• [ASSIGNMENT] Go through the records, and copy each line in which the string "inputs" is present.

• [SOURCE MATERIAL]
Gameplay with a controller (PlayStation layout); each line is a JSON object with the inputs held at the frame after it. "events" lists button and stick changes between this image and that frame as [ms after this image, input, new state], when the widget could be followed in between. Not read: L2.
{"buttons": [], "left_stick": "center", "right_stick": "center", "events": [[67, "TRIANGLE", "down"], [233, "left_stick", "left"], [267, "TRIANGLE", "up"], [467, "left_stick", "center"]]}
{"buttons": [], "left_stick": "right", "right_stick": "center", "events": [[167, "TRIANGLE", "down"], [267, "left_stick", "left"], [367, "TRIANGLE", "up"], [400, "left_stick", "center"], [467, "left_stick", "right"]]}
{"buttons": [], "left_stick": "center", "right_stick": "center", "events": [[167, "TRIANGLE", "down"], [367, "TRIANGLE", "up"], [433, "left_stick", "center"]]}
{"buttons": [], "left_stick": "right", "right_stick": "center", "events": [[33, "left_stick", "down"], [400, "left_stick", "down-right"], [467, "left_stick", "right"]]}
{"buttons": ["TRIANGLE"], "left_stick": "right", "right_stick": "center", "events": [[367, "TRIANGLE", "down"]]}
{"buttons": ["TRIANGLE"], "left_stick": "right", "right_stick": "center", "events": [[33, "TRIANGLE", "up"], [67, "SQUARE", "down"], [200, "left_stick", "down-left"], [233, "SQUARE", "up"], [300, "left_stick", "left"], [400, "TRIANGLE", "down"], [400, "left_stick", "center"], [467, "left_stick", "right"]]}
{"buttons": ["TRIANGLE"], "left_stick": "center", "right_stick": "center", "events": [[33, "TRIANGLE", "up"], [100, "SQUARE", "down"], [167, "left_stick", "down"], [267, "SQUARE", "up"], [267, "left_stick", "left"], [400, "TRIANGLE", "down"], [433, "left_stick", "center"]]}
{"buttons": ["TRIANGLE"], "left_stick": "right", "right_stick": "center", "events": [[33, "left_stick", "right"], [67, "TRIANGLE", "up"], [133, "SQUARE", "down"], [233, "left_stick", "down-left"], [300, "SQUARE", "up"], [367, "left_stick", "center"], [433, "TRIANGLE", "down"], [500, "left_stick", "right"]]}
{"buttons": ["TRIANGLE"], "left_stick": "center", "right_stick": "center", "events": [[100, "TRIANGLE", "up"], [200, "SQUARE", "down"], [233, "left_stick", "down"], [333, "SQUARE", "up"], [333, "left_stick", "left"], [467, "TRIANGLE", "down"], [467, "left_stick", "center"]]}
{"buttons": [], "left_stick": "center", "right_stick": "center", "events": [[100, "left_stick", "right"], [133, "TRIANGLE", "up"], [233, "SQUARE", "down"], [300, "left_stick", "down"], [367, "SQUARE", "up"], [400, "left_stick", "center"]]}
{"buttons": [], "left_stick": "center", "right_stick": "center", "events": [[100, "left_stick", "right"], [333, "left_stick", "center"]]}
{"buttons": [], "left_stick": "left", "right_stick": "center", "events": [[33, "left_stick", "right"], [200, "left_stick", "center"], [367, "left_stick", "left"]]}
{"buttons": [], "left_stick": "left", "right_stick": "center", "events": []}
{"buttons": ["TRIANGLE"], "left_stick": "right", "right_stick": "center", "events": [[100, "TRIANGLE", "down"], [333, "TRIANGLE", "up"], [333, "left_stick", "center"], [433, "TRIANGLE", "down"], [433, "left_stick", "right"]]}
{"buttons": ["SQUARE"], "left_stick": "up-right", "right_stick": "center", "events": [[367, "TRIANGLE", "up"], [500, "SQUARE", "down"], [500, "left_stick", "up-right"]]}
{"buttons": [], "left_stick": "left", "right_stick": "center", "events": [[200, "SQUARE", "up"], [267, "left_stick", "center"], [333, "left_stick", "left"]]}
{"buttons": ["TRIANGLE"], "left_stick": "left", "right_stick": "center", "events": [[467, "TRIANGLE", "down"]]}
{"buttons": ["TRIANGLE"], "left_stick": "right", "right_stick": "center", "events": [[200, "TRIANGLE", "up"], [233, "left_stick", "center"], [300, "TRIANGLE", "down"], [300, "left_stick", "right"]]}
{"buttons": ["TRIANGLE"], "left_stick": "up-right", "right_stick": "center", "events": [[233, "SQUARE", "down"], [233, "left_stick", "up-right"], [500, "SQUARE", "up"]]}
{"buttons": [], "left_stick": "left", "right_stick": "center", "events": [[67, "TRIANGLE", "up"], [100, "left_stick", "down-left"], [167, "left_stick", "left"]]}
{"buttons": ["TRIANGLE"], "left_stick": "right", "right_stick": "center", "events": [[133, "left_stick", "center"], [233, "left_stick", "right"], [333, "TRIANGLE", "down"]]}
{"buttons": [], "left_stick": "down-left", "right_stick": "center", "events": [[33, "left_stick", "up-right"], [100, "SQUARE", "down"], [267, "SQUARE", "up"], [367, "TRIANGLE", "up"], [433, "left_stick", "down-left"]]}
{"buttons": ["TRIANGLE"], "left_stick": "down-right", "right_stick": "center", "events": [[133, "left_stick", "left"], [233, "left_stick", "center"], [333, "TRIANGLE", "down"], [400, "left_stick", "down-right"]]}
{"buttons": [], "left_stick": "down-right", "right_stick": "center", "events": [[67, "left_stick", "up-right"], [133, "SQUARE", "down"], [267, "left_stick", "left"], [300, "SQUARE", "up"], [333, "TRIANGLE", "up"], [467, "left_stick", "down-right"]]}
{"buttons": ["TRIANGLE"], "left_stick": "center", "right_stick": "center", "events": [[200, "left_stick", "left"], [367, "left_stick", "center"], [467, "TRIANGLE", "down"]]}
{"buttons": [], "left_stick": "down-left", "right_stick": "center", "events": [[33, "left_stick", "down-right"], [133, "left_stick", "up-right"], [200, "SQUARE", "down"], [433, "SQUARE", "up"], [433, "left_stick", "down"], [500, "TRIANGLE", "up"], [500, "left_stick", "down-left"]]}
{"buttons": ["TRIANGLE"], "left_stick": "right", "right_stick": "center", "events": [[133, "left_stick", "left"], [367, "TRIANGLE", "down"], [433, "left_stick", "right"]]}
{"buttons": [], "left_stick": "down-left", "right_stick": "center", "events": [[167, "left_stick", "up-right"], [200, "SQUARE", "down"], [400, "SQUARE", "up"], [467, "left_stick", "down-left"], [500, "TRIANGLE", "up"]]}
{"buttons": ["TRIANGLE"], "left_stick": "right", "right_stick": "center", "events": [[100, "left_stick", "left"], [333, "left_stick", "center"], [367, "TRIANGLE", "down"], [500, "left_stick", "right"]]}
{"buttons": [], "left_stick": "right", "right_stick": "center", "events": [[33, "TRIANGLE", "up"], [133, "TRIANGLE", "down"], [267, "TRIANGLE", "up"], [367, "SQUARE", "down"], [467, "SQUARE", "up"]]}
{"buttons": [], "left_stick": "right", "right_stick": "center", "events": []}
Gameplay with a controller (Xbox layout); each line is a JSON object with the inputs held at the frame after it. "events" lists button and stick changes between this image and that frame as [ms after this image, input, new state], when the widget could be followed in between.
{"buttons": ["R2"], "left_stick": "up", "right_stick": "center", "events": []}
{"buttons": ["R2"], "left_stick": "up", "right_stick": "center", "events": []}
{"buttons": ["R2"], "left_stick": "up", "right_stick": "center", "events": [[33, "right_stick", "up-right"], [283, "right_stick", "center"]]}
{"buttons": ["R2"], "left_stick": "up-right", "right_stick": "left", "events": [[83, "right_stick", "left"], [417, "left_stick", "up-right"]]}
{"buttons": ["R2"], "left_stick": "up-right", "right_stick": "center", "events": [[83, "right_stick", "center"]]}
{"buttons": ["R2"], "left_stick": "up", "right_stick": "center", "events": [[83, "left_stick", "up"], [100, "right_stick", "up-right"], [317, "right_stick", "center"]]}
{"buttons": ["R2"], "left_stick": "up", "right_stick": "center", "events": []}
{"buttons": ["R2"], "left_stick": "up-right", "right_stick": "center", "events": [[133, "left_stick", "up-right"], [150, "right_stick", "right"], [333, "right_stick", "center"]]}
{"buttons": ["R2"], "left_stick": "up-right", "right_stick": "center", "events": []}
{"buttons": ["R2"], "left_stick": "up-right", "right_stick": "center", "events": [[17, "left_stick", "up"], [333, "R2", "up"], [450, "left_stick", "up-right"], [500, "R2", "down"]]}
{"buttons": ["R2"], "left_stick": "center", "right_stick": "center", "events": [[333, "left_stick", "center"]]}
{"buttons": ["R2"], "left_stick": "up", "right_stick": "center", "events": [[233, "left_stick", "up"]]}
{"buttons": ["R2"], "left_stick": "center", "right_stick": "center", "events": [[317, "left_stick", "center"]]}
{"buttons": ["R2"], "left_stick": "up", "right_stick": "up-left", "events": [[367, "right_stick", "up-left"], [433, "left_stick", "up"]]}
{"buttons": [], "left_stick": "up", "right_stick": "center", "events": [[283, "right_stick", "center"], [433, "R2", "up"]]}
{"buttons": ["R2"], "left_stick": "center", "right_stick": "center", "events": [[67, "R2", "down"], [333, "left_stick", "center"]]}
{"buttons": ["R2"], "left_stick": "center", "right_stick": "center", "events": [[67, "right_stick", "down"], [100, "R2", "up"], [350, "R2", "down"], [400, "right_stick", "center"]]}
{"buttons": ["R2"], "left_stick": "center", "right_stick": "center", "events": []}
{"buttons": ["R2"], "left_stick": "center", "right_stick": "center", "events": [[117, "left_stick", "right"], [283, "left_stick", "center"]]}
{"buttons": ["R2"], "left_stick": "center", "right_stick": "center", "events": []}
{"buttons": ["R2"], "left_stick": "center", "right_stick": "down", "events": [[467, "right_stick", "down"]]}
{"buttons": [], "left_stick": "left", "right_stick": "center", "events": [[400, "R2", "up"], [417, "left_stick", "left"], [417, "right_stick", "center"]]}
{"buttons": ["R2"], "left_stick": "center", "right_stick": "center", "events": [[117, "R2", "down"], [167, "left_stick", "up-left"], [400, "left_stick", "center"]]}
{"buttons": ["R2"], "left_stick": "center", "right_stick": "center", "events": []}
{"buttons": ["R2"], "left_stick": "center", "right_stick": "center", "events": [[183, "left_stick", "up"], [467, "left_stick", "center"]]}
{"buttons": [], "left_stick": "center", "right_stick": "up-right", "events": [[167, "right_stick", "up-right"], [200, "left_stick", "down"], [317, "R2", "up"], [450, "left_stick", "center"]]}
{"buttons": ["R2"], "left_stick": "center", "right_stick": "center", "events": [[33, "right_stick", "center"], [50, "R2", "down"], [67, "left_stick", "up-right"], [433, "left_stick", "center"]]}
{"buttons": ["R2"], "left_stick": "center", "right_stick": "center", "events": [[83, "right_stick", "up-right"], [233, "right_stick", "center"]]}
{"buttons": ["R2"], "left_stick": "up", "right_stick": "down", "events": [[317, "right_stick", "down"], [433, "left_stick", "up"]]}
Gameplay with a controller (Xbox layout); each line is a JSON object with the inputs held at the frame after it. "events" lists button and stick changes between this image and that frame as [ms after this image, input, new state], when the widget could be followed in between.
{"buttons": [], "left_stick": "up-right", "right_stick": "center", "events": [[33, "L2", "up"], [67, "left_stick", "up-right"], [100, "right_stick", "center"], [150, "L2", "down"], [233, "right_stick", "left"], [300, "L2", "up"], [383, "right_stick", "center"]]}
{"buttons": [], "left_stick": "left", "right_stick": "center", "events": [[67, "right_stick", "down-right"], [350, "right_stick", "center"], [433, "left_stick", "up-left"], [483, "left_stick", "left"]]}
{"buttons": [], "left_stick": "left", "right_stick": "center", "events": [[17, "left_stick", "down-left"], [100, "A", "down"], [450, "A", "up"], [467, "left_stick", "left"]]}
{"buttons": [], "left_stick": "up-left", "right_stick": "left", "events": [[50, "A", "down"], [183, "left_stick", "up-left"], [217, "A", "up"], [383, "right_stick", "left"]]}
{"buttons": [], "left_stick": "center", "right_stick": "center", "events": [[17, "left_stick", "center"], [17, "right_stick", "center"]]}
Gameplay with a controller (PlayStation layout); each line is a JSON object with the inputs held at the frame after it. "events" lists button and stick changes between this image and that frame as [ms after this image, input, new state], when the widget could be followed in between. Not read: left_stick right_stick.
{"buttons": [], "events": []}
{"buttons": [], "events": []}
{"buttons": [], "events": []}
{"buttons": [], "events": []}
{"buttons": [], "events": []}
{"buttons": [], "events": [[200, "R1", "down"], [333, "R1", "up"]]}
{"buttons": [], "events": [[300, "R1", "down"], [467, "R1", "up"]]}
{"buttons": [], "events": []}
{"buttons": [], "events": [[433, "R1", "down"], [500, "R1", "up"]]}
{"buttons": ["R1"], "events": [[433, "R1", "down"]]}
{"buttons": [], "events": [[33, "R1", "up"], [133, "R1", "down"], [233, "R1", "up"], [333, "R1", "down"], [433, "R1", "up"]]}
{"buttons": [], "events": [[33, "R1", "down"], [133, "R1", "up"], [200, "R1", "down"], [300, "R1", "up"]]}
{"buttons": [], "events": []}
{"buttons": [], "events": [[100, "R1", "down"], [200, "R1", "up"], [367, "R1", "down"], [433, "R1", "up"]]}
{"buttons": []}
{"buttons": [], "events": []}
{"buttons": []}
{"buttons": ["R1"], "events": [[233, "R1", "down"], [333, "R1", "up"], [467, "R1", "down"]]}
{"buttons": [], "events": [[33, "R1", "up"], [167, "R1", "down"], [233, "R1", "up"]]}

• [RESULT FOR THIS EXERCISE]
Gameplay with a controller (PlayStation layout); each line is a JSON object with the inputs held at the frame after it. "events" lists button and stick changes between this image and that frame as [ms after this image, input, new state], when the widget could be followed in between. Not read: L2.
Gameplay with a controller (Xbox layout); each line is a JSON object with the inputs held at the frame after it. "events" lists button and stick changes between this image and that frame as [ms after this image, input, new state], when the widget could be followed in between.
Gameplay with a controller (Xbox layout); each line is a JSON object with the inputs held at the frame after it. "events" lists button and stick changes between this image and that frame as [ms after this image, input, new state], when the widget could be followed in between.
Gameplay with a controller (PlayStation layout); each line is a JSON object with the inputs held at the frame after it. "events" lists button and stick changes between this image and that frame as [ms after this image, input, new state], when the widget could be followed in between. Not read: left_stick right_stick.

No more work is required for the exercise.